The jeans maker no doubt realizes that it risks alienating some consumers, but this is not the first time it has sought to align its name with a social cause. In the early 1990s it launched “Project Change” to address racism; became the first Fortune 500 company to provide domestic partnership health benefits; and stopped funding the Boy Scouts following the group's firing of a gay scout leader. The company's headquarters sit in San Francisco, home to arguably the country's strongest gay community, and more recently it has sponsored MTV Networks' gay cable channel, Logo, as well as thrown its support behind the anti-Prop 8 movement last year. Earlier this week, the company donated thousands of dollars to The National Center for Lesbian Rights and The San Francisco LGBT Community Center.
So while the white knots don't represent a huge stretch for Levi's, the move sets the company apart from the competition. In taking such a stand, Levi's marks itself as an activist brand, but one that is smartly looking to build upon a movement that it sees as worthwhile and energetic. Instead of just selling to a community, it is becoming part of a community, and therein lies the key.
Earlier this month, Maine became the fourth New England state to approve gay marriage; Iowa has also made it legal, and several state legislatures across the country are considering the same. Activists in California have vowed to not let the fight end. Capitalizing on this momentum, Levi's director of PR and brand marketing, Erica Archambault, noted to The New York Times, “What's the pioneering spirit of today? A lot of people are rallying around marriage equality and fighting for that, and so many individuals within our company feel so strongly about it.”
Study after study has shown that today's consumer is demanding more of corporate America, and more from the brands for which they're shelling out their hard-earned recession dollars. That “more” sometimes means less packaging on a laundry detergent bottle to align with sustainability, or a portion of proceeds from dog food going to a local animal shelter, but sometimes it requires an even more courageous step.
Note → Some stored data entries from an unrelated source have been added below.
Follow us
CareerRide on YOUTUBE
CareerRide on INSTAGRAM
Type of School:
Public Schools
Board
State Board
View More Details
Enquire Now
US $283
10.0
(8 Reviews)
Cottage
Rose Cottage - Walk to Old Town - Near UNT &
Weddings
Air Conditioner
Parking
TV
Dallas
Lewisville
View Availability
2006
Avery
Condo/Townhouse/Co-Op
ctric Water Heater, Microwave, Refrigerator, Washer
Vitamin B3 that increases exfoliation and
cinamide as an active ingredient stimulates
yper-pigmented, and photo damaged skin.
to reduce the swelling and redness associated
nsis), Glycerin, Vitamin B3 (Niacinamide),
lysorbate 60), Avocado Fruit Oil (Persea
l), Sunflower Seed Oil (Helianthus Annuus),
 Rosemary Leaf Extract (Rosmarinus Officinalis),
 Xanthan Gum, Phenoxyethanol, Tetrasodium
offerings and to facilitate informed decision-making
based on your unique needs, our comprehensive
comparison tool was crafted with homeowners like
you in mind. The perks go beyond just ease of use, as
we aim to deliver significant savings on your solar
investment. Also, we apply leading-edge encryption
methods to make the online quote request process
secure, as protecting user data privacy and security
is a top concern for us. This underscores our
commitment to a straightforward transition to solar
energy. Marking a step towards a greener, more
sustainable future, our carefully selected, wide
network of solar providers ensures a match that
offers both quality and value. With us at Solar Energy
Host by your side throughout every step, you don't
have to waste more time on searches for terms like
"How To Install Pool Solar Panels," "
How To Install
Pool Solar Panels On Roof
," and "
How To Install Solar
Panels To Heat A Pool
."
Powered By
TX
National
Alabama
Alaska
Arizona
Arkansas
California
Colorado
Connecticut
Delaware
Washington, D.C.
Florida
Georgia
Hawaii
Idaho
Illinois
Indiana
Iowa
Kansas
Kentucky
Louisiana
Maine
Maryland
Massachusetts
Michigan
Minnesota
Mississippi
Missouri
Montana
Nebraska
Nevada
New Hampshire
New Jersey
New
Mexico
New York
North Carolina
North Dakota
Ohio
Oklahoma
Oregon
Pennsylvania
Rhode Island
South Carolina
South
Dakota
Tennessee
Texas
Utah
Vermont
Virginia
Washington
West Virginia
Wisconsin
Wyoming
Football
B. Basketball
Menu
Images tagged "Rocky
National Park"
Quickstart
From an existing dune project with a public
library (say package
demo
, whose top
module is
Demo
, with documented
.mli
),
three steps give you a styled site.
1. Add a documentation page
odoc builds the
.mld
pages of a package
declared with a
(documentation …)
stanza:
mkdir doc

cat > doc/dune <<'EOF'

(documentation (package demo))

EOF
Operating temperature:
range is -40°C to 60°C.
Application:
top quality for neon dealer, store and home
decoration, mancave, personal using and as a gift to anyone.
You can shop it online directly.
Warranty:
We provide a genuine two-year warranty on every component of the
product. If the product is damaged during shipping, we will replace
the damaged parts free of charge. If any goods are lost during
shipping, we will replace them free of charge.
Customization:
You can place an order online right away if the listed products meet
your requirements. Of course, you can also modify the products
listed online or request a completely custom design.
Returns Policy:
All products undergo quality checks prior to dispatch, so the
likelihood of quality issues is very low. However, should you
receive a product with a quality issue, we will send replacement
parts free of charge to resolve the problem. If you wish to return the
Levi's could have simply watched this fight go by, while still producing some advertising targeted at a gay demographic – but it didn't. Instead it sparked a conversation that will show it as a thoughtful and conscientious brand, rather than one looking for a quick ploy to endear it with a desirable customer base.
Rather than plastering its store with signage on the initiative, Levi's briefed its store managers and employees on the meaning behind the subtle white knots adorning its mannequins. The point, Archambault told the Times, was to allow the sales staff to “have an informed conversation [with customers] that's more interactive than reading off a card.” That show of solidarity with a community will keep the 156-year-old brand relevant today.